In the above, the preferred embodiments of the present invention have been described in detail as an example, but these descriptions merely describe and disclose exemplary embodiments of the present invention. Those skilled in the art will readily recognize that various changes, modifications and variations can be made from the foregoing description and accompanying drawings without departing from the scope and spirit of the present invention. Accordingly, such modifications or changes of the present invention should be construed as being included in the claims of the present invention.

Claims (11)

at least one transition metal compound and at least one internal electron donor;
A Ziegler-Natta procatalyst composition, wherein the internal electron donor comprises a first internal electron donor and a second internal electron donor, wherein the first internal electron donor and the second internal electron donor have different degrees of polymerization;
The first internal electron donor is t-butyl carbonyloxy iodo benzene, and the second internal electron donor is 9,9-bis-methoxymethyl-fluorene, Ziegler-Natta procatalyst for olefin polymerization, characterized in that composition. delete delete delete delete The Ziegler-Natta procatalyst composition for olefin polymerization according to claim 1, wherein the first internal electron donor and the second internal electron donor are present in the composition in a molar ratio of 10:1 to 1:10.

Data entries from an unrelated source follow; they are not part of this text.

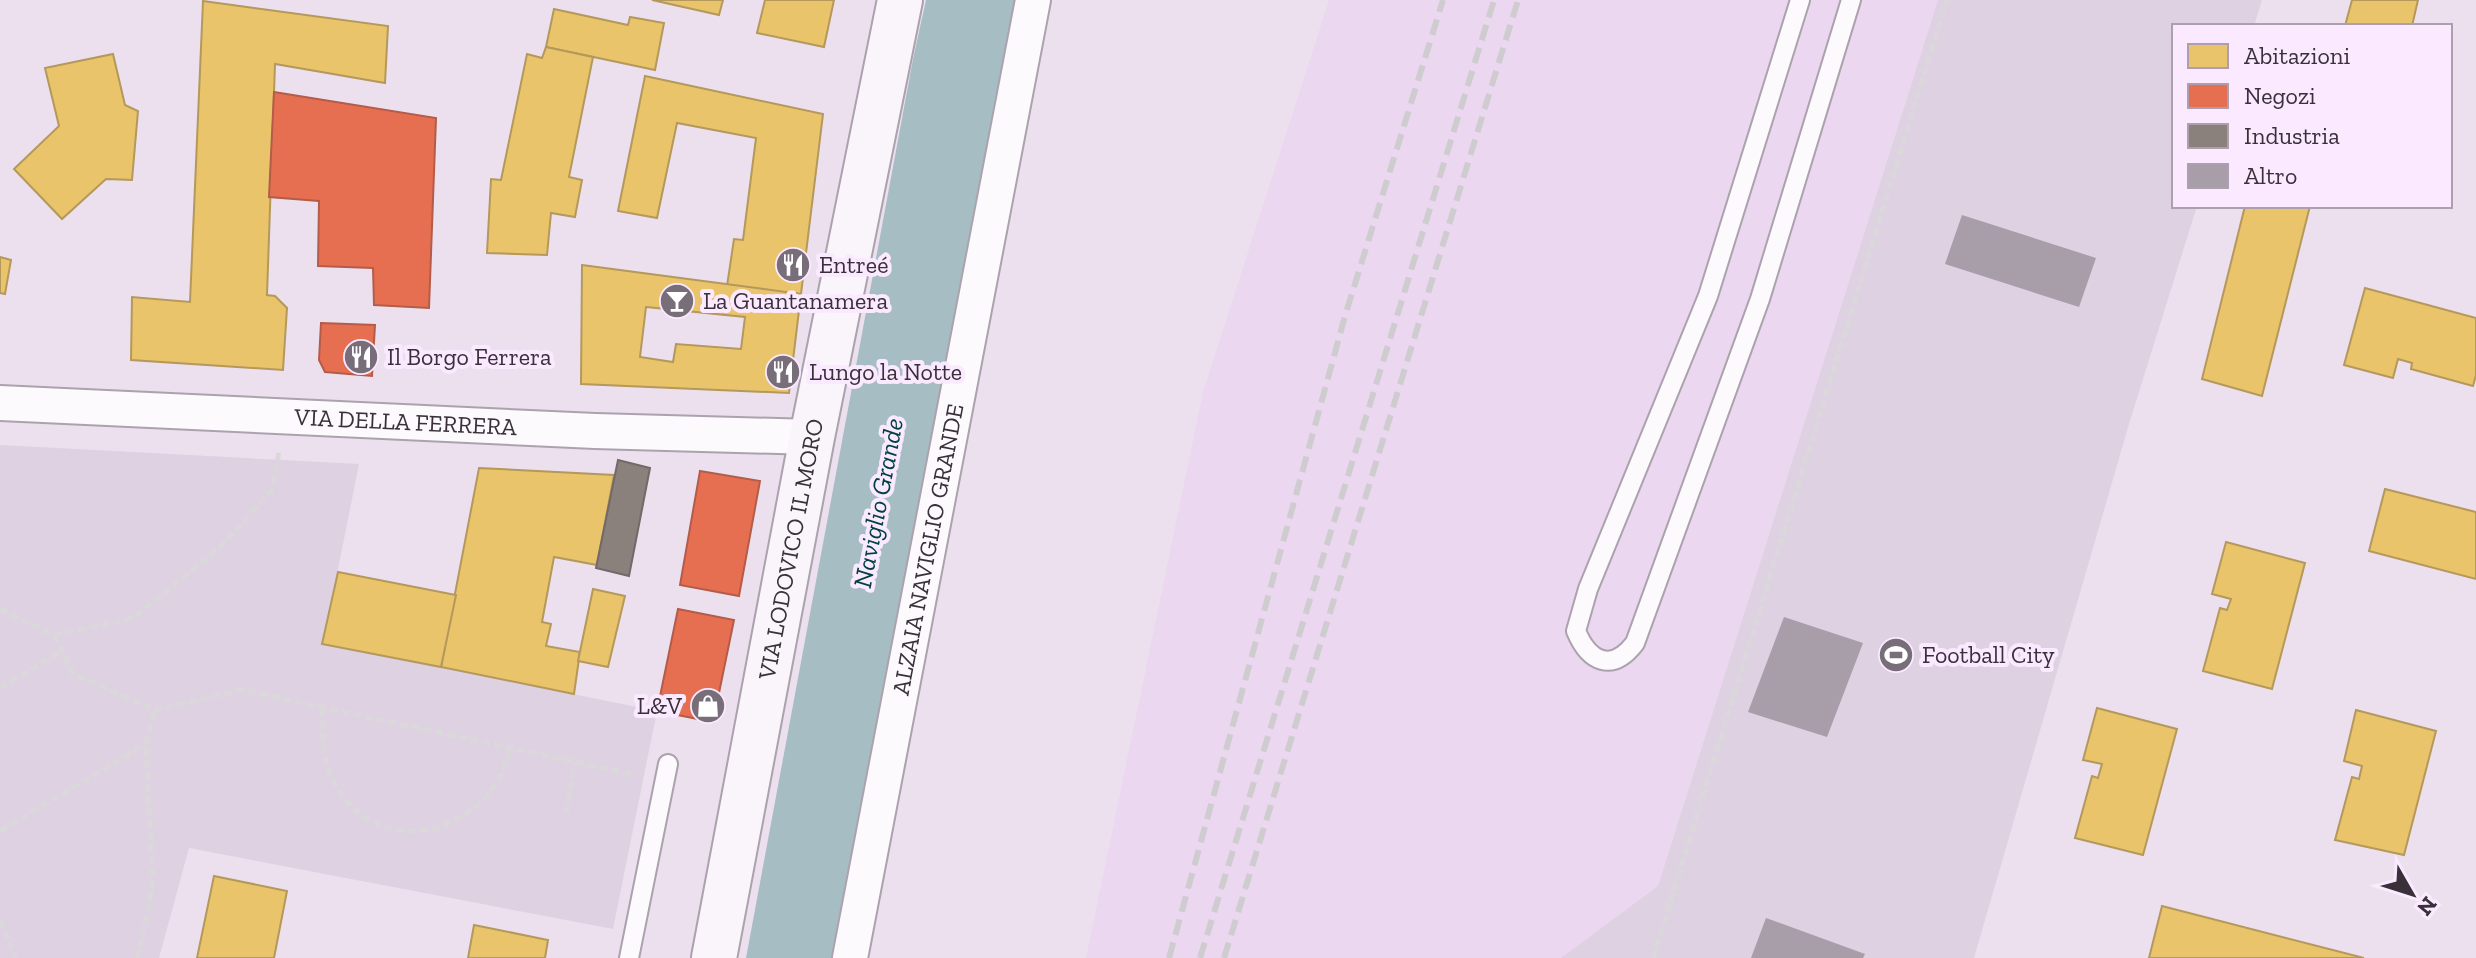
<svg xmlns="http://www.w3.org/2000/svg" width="2476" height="958" font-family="'Zilla Slab',serif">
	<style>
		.built { fill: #ebd7f0 }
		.green { fill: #ded1e1 }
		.water { fill: #a6bec3 }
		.homes { fill: #e9c46a; stroke: #b4985c; stroke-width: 2; fill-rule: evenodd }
		.shops { fill: #e76f51; stroke: #b35c4a; stroke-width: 2 }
		.industry { fill: #8a817c; stroke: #726968; stroke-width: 2 }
		.building { fill: #a79eaa }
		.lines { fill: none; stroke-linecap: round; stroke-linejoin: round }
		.lane-casing { stroke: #aba2ad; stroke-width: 22 }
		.street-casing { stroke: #aba2ad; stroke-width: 38 }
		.secondary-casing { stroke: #aba2ad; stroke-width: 48 }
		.path { stroke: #dbd8db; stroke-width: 5; stroke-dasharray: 8 4; stroke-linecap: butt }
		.lane { stroke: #fcfafd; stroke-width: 18 }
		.street { stroke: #fcfafd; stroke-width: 34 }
		.secondary { stroke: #f9f5fa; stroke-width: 44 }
		.rail { stroke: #cfccd0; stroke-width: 6; stroke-dasharray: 16 8; stroke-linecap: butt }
		.labels { text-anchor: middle; stroke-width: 8; stroke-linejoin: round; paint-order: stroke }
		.poi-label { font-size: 24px; fill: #39303a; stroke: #fbe9ff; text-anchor: start }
		.street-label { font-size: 24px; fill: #39303a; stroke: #fbe9ff }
		.water-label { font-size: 26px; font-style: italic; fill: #004142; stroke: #fbe9ff }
	</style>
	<rect width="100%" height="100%" fill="#ece0ef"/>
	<polygon class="built" points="1329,0 1938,0 1658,886 1561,958 1086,958 1203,392"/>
	<g class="green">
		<polygon points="1938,0 2262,0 2254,26 2174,26 2174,206 2197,206 2129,424 1974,958 1561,958 1658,886"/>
		<polygon points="0,445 359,464 323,644 657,711 613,929 189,848 159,958 0,958"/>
	</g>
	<polygon class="water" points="926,0 1016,0 834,958 746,958 913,59"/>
	<g class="homes">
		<polygon points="652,0 723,0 719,15"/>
		<polygon points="765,0 834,0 824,47 757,33"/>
		<polygon points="2352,0 2418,0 2412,26 2345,26"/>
		<polygon points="203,1 388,26 385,83 275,64 267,295 275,296 287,308 283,370 131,360 132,297 190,302"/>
		<polygon points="554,9 628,25 630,17 664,23 655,70 546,47"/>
		<polygon points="546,47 593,57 569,177 582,180 575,217 551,213 547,255 487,253 491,179 501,180 527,54 542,58"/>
		<polygon points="113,54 125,105 138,111 132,180 106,179 62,219 14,169 59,126 45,68"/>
		<polygon points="645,76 823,114 801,294 727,286 734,239 743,240 756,138 677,123 657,218 618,211"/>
		<polygon points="2245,206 2310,206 2262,396 2202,379"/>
		<polygon points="0,257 11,260 5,294 0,293"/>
		<path d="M582,265L801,294L789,393L581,384ZM646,307L745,317L741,349L676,344L673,362L640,357Z"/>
		<polygon points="2365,288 2476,318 2476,375 2473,386 2411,369 2412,363 2398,359 2393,378 2344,365"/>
		<polygon points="479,468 614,475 597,565 554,557 542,622 551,624 546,646 580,652 574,694 441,667"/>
		<polygon points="2385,489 2476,512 2476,579 2369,551"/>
		<polygon points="2226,542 2305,563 2272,689 2203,671 2220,608 2227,610 2231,599 2212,594"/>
		<polygon points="338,572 456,595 441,667 322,644"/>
		<polygon points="593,589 625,596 608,667 578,661"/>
		<polygon points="2097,708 2177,729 2143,855 2075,838 2092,776 2098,778 2102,764 2083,760"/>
		<polygon points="2356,710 2436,731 2404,855 2335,840 2352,777 2359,779 2362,766 2344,761"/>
		<polygon points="214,876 287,891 274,958 197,958"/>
		<polygon points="2162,906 2364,958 2149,958"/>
		<polygon points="474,925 548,940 545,958 468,958"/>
	</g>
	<g class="shops">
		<polygon points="274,92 436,118 429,308 374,305 373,268 318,266 319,201 269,197"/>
		<polygon points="321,323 375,325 372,376 325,372 319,360"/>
		<polygon points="700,471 760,481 739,596 680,585"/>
		<polygon points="678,609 734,620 713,722 657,711"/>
	</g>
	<polygon class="industry" points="618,460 650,468 629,576 596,568"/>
	<g class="building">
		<polygon points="1962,215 2096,258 2079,307 1945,264"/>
		<polygon points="1784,617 1863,643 1827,737 1748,712"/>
		<polygon points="1766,918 1865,954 1863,958 1751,958"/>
	</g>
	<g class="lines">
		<g class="lane-casing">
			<g id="lane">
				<path d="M1800,0L1708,296L1588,589L1576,631C1589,662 1612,673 1635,643L1760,299L1851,0"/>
				<polyline points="629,958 668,764"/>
			</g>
		</g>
		<g class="street-casing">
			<g id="street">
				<path id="s1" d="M0,403L595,431L812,437"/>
				<path id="s2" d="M850,958L1033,0"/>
			</g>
		</g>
		<g class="secondary-casing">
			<g id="secondary">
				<path id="s3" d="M714,958L812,437L900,0"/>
			</g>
		</g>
		<g class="path">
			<polyline points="0,609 54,635 73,674 155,710 242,690 636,775"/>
			<polyline points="54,635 133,618 218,549 272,490 279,451"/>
			<polyline points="0,688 62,651"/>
			<path d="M322,709C323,731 321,756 331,776C371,866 491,837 510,749"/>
			<polyline points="567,813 574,763"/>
			<polyline points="0,831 146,744"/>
			<polyline points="0,920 16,958"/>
			<polyline points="137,958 153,887 146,744 155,710"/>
			<polyline points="1653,958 1947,0"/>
		</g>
		<use href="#lane" class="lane"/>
		<use href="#street" class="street"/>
		<use href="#secondary" class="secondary"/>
		<g class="rail">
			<polyline points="1169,958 1345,316 1443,0"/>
			<polyline points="1200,958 1494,0"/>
			<polyline points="1224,958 1518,0"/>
		</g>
	</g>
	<defs>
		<g id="restaurant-disc" transform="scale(1.8)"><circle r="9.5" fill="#786e79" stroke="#fbe9ff"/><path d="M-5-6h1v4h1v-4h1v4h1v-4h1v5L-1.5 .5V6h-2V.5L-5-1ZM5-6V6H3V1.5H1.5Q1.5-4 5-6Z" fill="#fff"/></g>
		<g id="bar-disc" transform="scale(1.8)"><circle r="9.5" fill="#786e79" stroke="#fbe9ff"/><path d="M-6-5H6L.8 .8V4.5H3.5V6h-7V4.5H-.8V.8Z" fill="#fff"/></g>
		<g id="stadium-disc" transform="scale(1.8)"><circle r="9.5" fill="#786e79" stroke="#fbe9ff"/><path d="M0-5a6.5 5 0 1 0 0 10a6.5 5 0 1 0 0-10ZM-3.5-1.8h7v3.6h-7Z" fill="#fff"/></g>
		<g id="shop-disc" transform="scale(1.8)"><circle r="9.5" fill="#786e79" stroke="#fbe9ff"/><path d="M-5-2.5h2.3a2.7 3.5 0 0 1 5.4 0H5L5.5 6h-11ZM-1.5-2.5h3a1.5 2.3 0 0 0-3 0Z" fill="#fff"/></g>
	</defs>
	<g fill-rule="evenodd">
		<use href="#restaurant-disc" x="793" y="265"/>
		<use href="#bar-disc" x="677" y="301"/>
		<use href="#restaurant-disc" x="361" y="357"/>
		<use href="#restaurant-disc" x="783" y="372"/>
		<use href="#stadium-disc" x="1896" y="655"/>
		<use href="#shop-disc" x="708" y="706"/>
	</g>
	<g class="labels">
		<g class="poi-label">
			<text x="819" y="273">Entreé</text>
			<text x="703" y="309">La Guantanamera</text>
			<text x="387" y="365">Il Borgo Ferrera</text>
			<text x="809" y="380">Lungo la Notte</text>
			<text x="1922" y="663">Football City</text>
			<text x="682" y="714" text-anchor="end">L&amp;V</text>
		</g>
		<g class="street-label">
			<text dy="8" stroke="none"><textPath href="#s1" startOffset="406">VIA DELLA FERRERA</textPath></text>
			<text dy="8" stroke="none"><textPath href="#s3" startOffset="416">VIA LODOVICO IL MORO</textPath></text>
			<text dy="8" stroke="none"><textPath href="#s2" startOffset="416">ALZAIA NAVIGLIO GRANDE</textPath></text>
		</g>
		<g class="water-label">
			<text transform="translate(878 503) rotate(-79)" y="9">Naviglio Grande</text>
		</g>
	</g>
	<rect x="2172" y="24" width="280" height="184" fill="#fbe9ff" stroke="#ad9fb0" stroke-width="2"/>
	<rect x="2188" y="44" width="40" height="24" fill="#e9c46a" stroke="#ad9fb0" stroke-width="2"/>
	<text x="2244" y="64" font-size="24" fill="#39303a">Abitazioni</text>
	<rect x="2188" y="84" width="40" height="24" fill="#e76f51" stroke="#ad9fb0" stroke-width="2"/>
	<text x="2244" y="104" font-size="24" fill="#39303a">Negozi</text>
	<rect x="2188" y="124" width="40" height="24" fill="#8a817c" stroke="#ad9fb0" stroke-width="2"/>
	<text x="2244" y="144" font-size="24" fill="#39303a">Industria</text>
	<rect x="2188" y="164" width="40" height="24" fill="#a79eaa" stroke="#ad9fb0" stroke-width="2"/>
	<text x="2244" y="184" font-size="24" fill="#39303a">Altro</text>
	<g transform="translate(2412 894) rotate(129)" stroke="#fbe9ff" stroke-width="6" paint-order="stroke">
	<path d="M0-6L14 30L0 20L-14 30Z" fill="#39303a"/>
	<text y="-12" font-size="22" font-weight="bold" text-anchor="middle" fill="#39303a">N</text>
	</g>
</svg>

The Ziegler-Natta procatalyst composition for olefin polymerization according to claim 1, wherein the concentration of the internal electron donor is 0.05 to 2 moles per 1 mole of the transition metal compound. The Ziegler-Natta procatalyst composition for olefin polymerization according to claim 1, wherein the Ziegler-Natta procatalyst composition further comprises at least one aluminum-containing cocatalyst.
The Ziegler-Natta procatalyst composition for olefin polymerization according to claim 1, wherein the Ziegler-Natta procatalyst composition further comprises an external electron donor.
10. A polyolefin polymer product characterized in that under olefin polymerization conditions, one or more olefin monomers are contacted with the Ziegler-Natta procatalyst composition of any one of claims 1, 6-9, and a cocatalyst. Olefin polymerization method.
11. The method according to claim 10, wherein the polyolefin is polypropylene.